During the upcoming Hutzot Hayotzer international arts festival in Jerusalem, Lavan will be present with reproductions of his oil paintings for members of the public to purchase. His range includes inspiring people from Israeli history like the late Rona Ramon, his father, Ko Phangan and still life.
“The original oil paintings are saved for my kids,” he explains. “During Hutzot Hayotzer I might show up with a guitar and play a few songs while people view my art.”
For those still curious, the bandages are what keeps the wearable, portable cancer-treating Optune in place. Invented by Yoram Palti, the FDA-approved device halts the growth of cancer cells by using electric fields – if it is worn around the patient’s head for a long period of time.
One of the hardest things for Lavan was to give up driving due to his illness. The last time he took the car on the road was to take photographs for a painting that is close to his heart.
“I needed about 220 hours to paint it,” he tells me, “It was Fureidis.

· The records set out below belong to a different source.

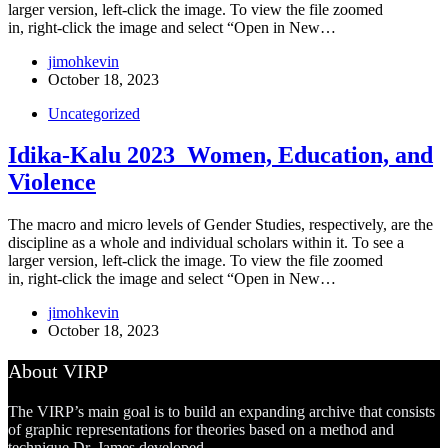
larger version, left-click the image. To view the file zoomed
in, right-click the image and select “Open in New…
jimohkevin
October 18, 2023
Uncategorized
Idika-Kalu 2023_Women, Education, and
Violence
The macro and micro levels of Gender Studies, respectively, are the
discipline as a whole and individual scholars within it. To see a
larger version, left-click the image. To view the file zoomed
in, right-click the image and select “Open in New…
jimohkevin
October 18, 2023
About VIRP
The VIRP’s main goal is to build an expanding archive that consists
of graphic representations for theories based on a method and
technique Dr. James developed.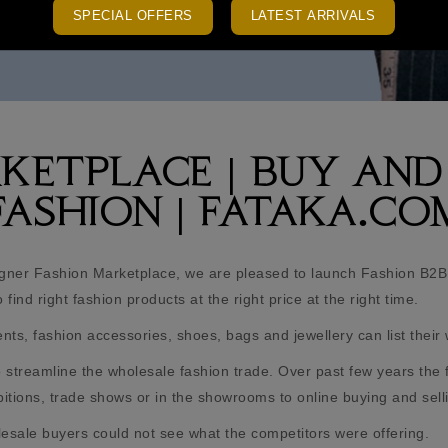
SPECIAL OFFERS
LATEST ARRIVALS
RKETPLACE | BUY AND
FASHION | FATAKA.CO
gner Fashion Marketplace, we are pleased to launch Fashion B2B
find right fashion products at the right price at the right time.
s, fashion accessories, shoes, bags and jewellery can list their 
streamline the wholesale fashion trade. Over past few years the 
hibitions, trade shows or in the showrooms to online buying and sell
lesale buyers could not see what the competitors were offering.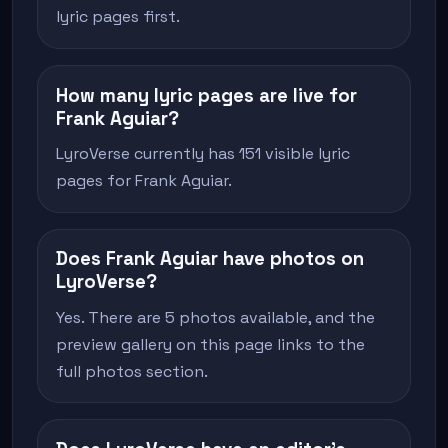
lyric pages first.
How many lyric pages are live for
Frank Aguiar?
LyroVerse currently has 151 visible lyric
pages for Frank Aguiar.
Does Frank Aguiar have photos on
LyroVerse?
Yes. There are 5 photos available, and the
preview gallery on this page links to the
full photos section.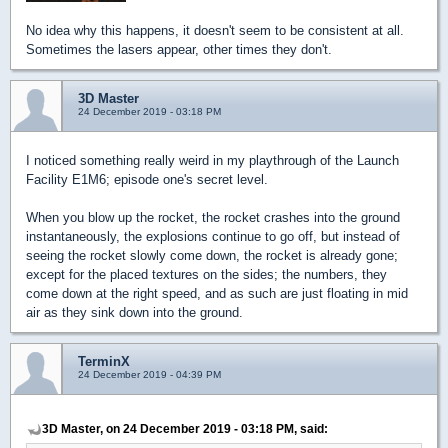
No idea why this happens, it doesn't seem to be consistent at all.
Sometimes the lasers appear, other times they don't.
3D Master
24 December 2019 - 03:18 PM
I noticed something really weird in my playthrough of the Launch
Facility E1M6; episode one's secret level.
When you blow up the rocket, the rocket crashes into the ground
instantaneously, the explosions continue to go off, but instead of
seeing the rocket slowly come down, the rocket is already gone;
except for the placed textures on the sides; the numbers, they
come down at the right speed, and as such are just floating in mid
air as they sink down into the ground.
TerminX
24 December 2019 - 04:39 PM
3D Master, on 24 December 2019 - 03:18 PM, said: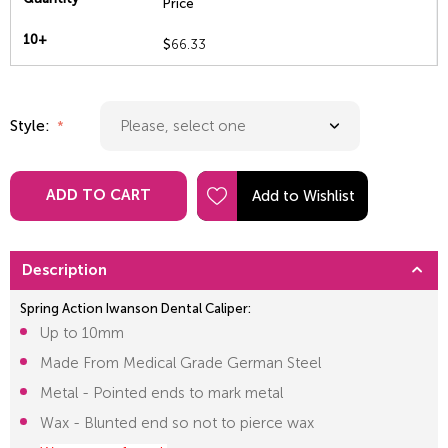
Price
10+
$
66.33
Style:
ADD TO CART
Description
Spring Action Iwanson Dental Caliper:
Up to 10mm
Made From Medical Grade German Steel
Metal - Pointed ends to mark metal
Wax - Blunted end so not to pierce wax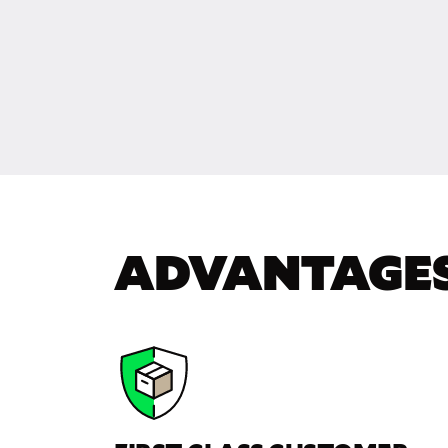
ADVANTAGE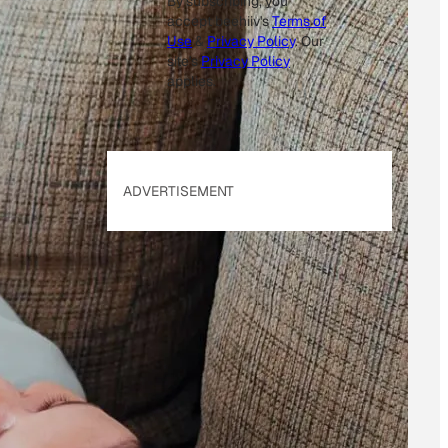
By subscribing, you
accept beehiiv's
Terms of
Use
&
Privacy Policy
. Our
site's
Privacy Policy
applies.
ADVERTISEMENT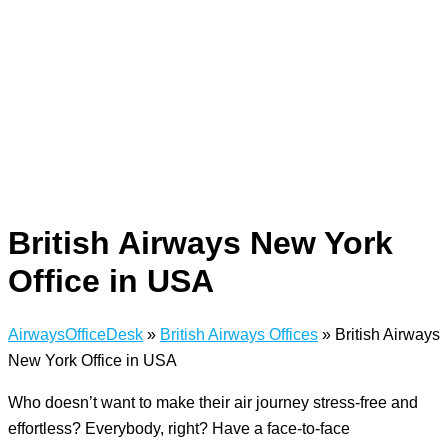
British Airways New York
Office in USA
AirwaysOfficeDesk
»
British Airways Offices
»
British Airways
New York Office in USA
Who doesn’t want to make their air journey stress-free and
effortless? Everybody, right? Have a face-to-face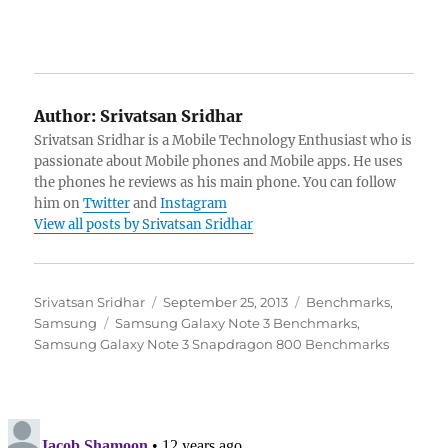
Author:
Srivatsan Sridhar
Srivatsan Sridhar is a Mobile Technology Enthusiast who is
passionate about Mobile phones and Mobile apps. He uses
the phones he reviews as his main phone. You can follow
him on
Twitter
and
Instagram
View all posts by Srivatsan Sridhar
Author
Posted
Categories
Srivatsan Sridhar
September 25, 2013
Benchmarks
,
Tags
on
Samsung
Samsung Galaxy Note 3 Benchmarks
,
Samsung Galaxy Note 3 Snapdragon 800 Benchmarks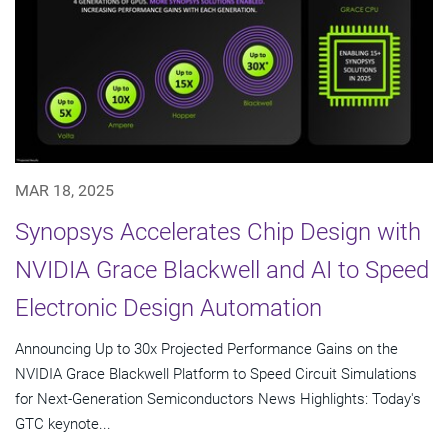
MAR 18, 2025
Synopsys Accelerates Chip Design with
NVIDIA Grace Blackwell and AI to Speed
Electronic Design Automation
Announcing Up to 30x Projected Performance Gains on the
NVIDIA Grace Blackwell Platform to Speed Circuit Simulations
for Next-Generation Semiconductors News Highlights: Today's
GTC keynote...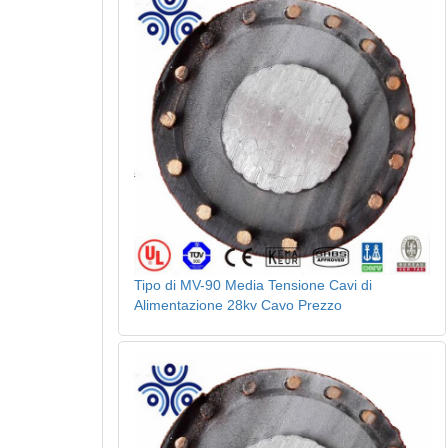
Tipo di MV-90 Media Tensione Cavi di
Alimentazione 28kv Cavo Prezzo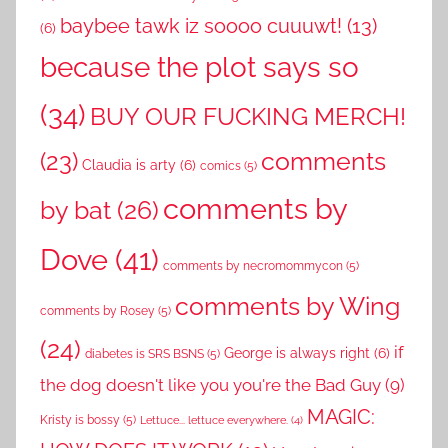
baybee tawk iz soooo cuuuwt!
(13)
(6)
because the plot says so
(34)
BUY OUR FUCKING MERCH!
comments
(23)
Claudia is arty
(6)
comics
(5)
comments by
by bat
(26)
Dove
(41)
comments by necromommycon
(5)
comments by Wing
comments by Rosey
(5)
(24)
if
George is always right
(6)
diabetes is SRS BSNS
(5)
the dog doesn't like you you're the Bad Guy
(9)
MAGIC:
Kristy is bossy
(5)
Lettuce... lettuce everywhere.
(4)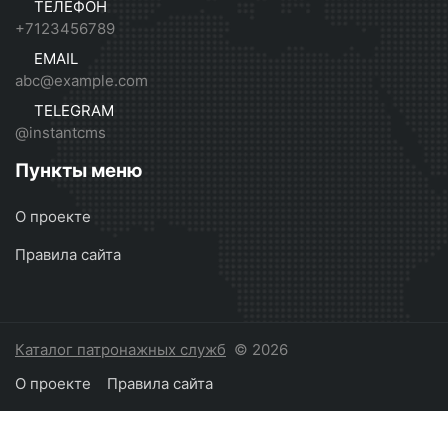
ТЕЛЕФОН
+7123456789
EMAIL
abc@example.com
TELEGRAM
@instantcms
Пункты меню
О проекте
Правила сайта
Каталог патронажных служб
© 2026
О проекте
Правила сайта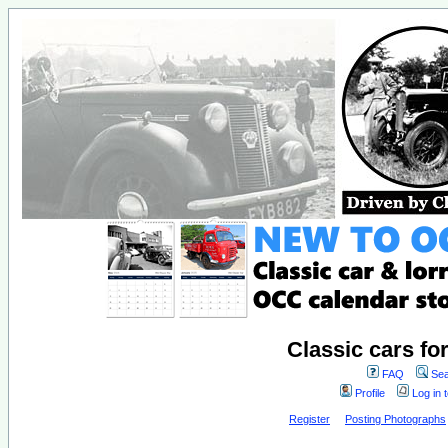
Classic cars fo
FAQ
Sea
Profile
Log in 
Register
Posting Photographs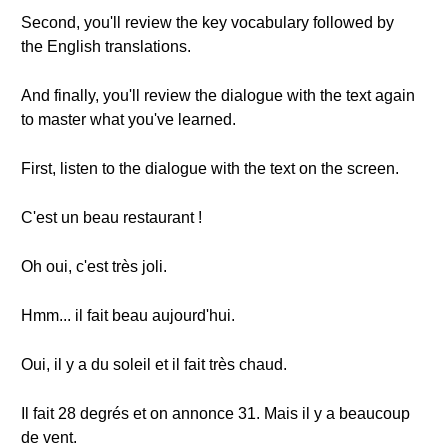
Second, you'll review the key vocabulary followed by
the English translations.
And finally, you'll review the dialogue with the text again
to master what you've learned.
First, listen to the dialogue with the text on the screen.
C'est un beau restaurant !
Oh oui, c'est très joli.
Hmm... il fait beau aujourd'hui.
Oui, il y a du soleil et il fait très chaud.
Il fait 28 degrés et on annonce 31. Mais il y a beaucoup
de vent.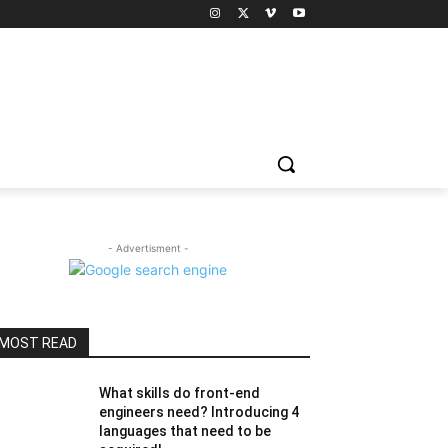
- Advertisment -
MOST READ
What skills do front-end
engineers need? Introducing 4
languages ​​that need to be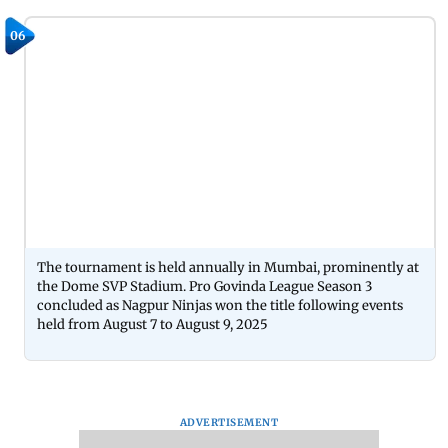
06
The tournament is held annually in Mumbai, prominently at
the Dome SVP Stadium. Pro Govinda League Season 3
concluded as Nagpur Ninjas won the title following events
held from August 7 to August 9, 2025
ADVERTISEMENT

There are many opinions concerning this place but I find it beautiful and dared to paint it as I see it.” Fureidis is an Arab town in the North near Haifa and its name is Arabic for paradise.
The Hutzot Hayotzer festival of art and music will be held between August 9-21 at the Sultan’s Pool in Jerusalem. The musicians set to perform during it include Balkan Beat Box, Eviatar Banai and Sarit Hadad, among others.